Position Bias in Scoring

  • Items that appear lower on the screen are less likely to be clicked than items appearing higher on the screen. However, when scoring videos, the system usually doesn’t know where on the screen a link to that video will ultimately appear.
  • Querying the model with all possible positions is too expensive. Even if querying multiple positions were feasible, the system still might not find a consistent ranking across multiple ranking scores as can be seen in the image below (source)

  • For a more detailed analysis on positional bias, navigate here

YouTube ranking

  • The YouTube ranking architecture (source) is depicted in the architecture below.

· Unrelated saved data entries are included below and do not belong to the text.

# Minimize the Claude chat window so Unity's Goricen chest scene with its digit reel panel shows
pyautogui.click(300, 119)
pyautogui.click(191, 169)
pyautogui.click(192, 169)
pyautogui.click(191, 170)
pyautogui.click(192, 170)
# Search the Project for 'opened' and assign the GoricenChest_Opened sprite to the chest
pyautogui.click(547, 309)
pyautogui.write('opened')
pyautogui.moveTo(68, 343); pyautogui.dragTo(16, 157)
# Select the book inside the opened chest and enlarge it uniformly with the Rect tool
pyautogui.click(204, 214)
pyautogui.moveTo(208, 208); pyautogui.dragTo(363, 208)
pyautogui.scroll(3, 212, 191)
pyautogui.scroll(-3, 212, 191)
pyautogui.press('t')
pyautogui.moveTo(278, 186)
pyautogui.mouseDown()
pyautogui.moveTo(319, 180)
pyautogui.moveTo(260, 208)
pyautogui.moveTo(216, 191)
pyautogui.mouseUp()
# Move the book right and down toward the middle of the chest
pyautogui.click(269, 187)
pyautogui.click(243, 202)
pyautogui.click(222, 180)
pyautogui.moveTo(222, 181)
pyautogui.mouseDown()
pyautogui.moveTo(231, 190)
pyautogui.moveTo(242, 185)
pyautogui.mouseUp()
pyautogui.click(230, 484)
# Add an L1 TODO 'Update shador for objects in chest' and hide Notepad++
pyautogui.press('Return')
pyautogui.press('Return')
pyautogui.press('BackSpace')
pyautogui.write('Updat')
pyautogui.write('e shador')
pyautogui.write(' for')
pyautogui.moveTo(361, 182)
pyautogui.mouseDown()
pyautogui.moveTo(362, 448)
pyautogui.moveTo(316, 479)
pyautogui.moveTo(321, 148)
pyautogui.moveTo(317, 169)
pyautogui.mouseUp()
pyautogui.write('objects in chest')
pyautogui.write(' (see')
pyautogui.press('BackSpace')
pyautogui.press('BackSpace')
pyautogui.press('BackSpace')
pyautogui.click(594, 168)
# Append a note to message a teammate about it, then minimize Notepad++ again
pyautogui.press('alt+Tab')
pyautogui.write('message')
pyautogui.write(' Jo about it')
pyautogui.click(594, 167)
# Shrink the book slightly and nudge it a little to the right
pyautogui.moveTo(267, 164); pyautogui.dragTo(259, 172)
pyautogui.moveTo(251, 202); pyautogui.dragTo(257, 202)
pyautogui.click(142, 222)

  • Now at this stage, we are ranking about 100 videos and the input to the architecture is a pair of user+video embedding.
  • During training, it leverages a weighted logistic regression model which will give you a score between 0 or 1 and that will be the ranking.
  • The different user + video features that go into the model are previous impressions, time since last watch, user and video language.
  • It passes through feed forward network with ReLU activation as well.
  • Note, this architecture takes in 1 video and 1 user at one time and iterates this over all candidates but you could have multiple servers running this in parallel.